No less impressive is the X6 M50d. This big lump (test model £73,845) now has an awesome 3.0 litre engine that is triple turbocharged. The points at which exhaust-driven turbo number 2 comes in (at 1500rpm) and turbo number three (at 2600rpm) are indiscernible. Totally discernible is the surging performance, with full torque at 2000 rpm and full power at 4000 rpm. In practice, there’s little need to use full power, except when you become addicted to it, which is all too easy. All of these M BMWs, petrol and diesel, make intoxicating noises, too.
3 SERIES TOURING
Additions late last year include the latest 3 series Tourings. These estate cars offer class-leading luggage carrying capacity alongside a pleasing driving experience. The automatic opening tailgate is standard. Sampling the 330d certainly underlined that BMW continues to focus on keeping entertained whoever is behind the wheel. The cars are fun. Not that the passengers are in any way discomforted; on the contrary, riding in the other front seat, or in the back, is still as pleasant as ever, with smart and well-designed seats and space.
5 series BMWs now come in Grand Turismo form; the 520d GT is the entry-level in this mid-range sector. It starts at £35,705. Recognise it by its new coupe-look rear quarters.
Last but not least, following on from the 5 series version, BMW have introduced ActiveHybrid3. Buyers keen on travelling the eco route should examine the possibilities that this car offers, that is if electric power appeals as a partner to the standard 335i engine. In this case 55 bhp can be added to the 306bhp, making the car faster than the 335i by 0.2 of a second to 62mph. Pure electric power is good for 2.4 miles. For some, it may be a step too far at the moment and the extra cost over the 335i is significant.

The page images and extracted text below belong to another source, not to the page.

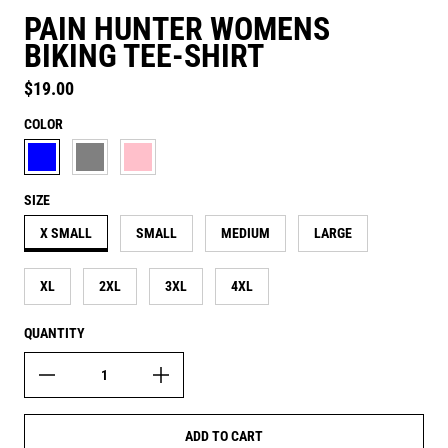
PAIN HUNTER WOMENS
BIKING TEE-SHIRT
Regular price
$19.00
COLOR
AQUATIC BLUE
ASH GREY
CANDY PINK
SIZE
X SMALL
SMALL
MEDIUM
LARGE
XL
2XL
3XL
4XL
QUANTITY
ADD TO CART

7 Series saloons continue to offer extraordinary performance, particularly in handling, and fat-cat comfort for big-wigs and chauffeurs.
The prices quoted are either the basic start-point or the actual cost of the particular cars driven. Options are bound to add on a few or many thousands of pounds. Overall, BMWs remain on the whole to be thoroughly enjoyable cars to drive and travel in.